**What this exercise asks:**
1 - In the Spark issue comment, what type does the commenter want MySQL YEAR mapped to?
2 - Continue the Spark issue comment from the last line shown.

Text provided START

[ 
https://issues.apache.org/jira/browse/SPARK-22443?page=com.atlassian.jira.plugin.system.issuetabpanels:comment-tabpanel&focusedCommentId=16239312#comment-16239312
 ] 

Hongbo commented on SPARK-22443:
--------------------------------

In our case, we want to map MySQL YEAR to ShortType instead of DateType. 
Ideally, I'd like to write a custom dialect by overriding the getCatalystType 
method. But it doesn't work because it breaks the quoteIdentifier implemented 
in the predefined MySQLDialect.

We have a workaround. The custom dialect needs to override all other methods 
and redirect to the implementation in MySQLDialect. Then we unregister 
MySQLDialect and register our custom dialect. It's not robust because if there 
are new methods added to JdbcDialect in the future, it may break again.


> AggregatedDialect doesn't override quoteIdentifier and other methods in 
> JdbcDialects
> ------------------------------------------------------------------------------------
>
>                 Key: SPARK-22443
>                 URL: https://issues.apache.org/jira/browse/SPARK-22443
>             Project: Spark
>          Issue Type: Bug
>          Components: SQL
>    Affects Versions: 2.2.0
>            Reporter: Hongbo
>
> The AggregatedDialect only implements canHandle, getCatalystType, 
> getJDBCType. It doesn't implement other methods in JdbcDialect. 
> So if multiple Dialects are registered with the same driver, the 
> implementation of these methods will not be taken and the default 
> implementation in JdbcDialect will be used.
> Example:
> {code:java}
> package example
> import java.util.Properties
> import org.apache.spark.sql.SparkSession
> import org.apache.spark.sql.jdbc.{JdbcDialect, JdbcDialects}
> import org.apache.spark.sql.types.{DataType, MetadataBuilder}
> object AnotherMySQLDialect extends JdbcDialect {
>   override def canHandle(url : String): Boolean = url.startsWith("jdbc:mysql")

Text provided END
Provided information START

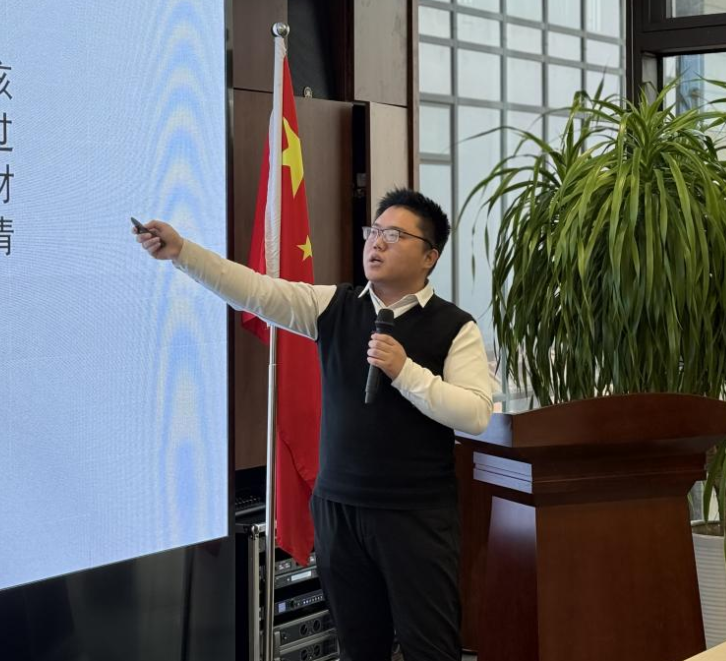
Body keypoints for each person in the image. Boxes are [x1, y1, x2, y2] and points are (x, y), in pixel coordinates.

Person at [134, 188, 493, 661]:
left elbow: (475, 413)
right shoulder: (334, 306)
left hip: (415, 516)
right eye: (374, 232)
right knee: (358, 649)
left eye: (394, 235)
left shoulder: (455, 326)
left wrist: (405, 372)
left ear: (430, 256)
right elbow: (256, 291)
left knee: (430, 648)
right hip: (338, 510)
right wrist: (183, 252)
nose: (376, 243)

Provided information END

**Results of the tasks:**
1 - ShortType, instead of DateType.

2 -
>   override def getCatalystType(
>                                 sqlType: Int, typeName: String, size: Int, 
> md: MetadataBuilder): Option[DataType] = {
>     None
>   }
>   override def quoteIdentifier(colName: String): String = {
>     s"`$colName`"
>   }
> }
> object App {
>   def main(args: Array[String]) {
>     val spark = SparkSession.builder.master("local").appName("Simple 
> Application").getOrCreate()
>     JdbcDialects.registerDialect(AnotherMySQLDialect)
>     val jdbcUrl = s"jdbc:mysql://host:port/db?user=user&password=password"
>     spark.read.jdbc(jdbcUrl, "badge", new Properties()).show()
>   }
> }
> {code}
> will throw an exception. 
> {code:none}
> 17/11/03 17:08:39 ERROR Executor: Exception in task 0.0 in stage 0.0 (TID 0)
> java.sql.SQLDataException: Cannot determine value type from string 'id'
>       at 
> com.mysql.cj.jdbc.exceptions.SQLError.createSQLException(SQLError.java:530)
>       at 
> com.mysql.cj.jdbc.exceptions.SQLError.createSQLException(SQLError.java:513)
>       at 
> com.mysql.cj.jdbc.exceptions.SQLError.createSQLException(SQLError.java:505)
>       at 
> com.mysql.cj.jdbc.exceptions.SQLError.createSQLException(SQLError.java:479)
>       at 
> com.mysql.cj.jdbc.exceptions.SQLError.createSQLException(SQLError.java:489)
>       at 
> com.mysql.cj.jdbc.exceptions.SQLExceptionsMapping.translateException(SQLExceptionsMapping.java:89)
>       at 
> com.mysql.cj.jdbc.result.ResultSetImpl.getLong(ResultSetImpl.java:853)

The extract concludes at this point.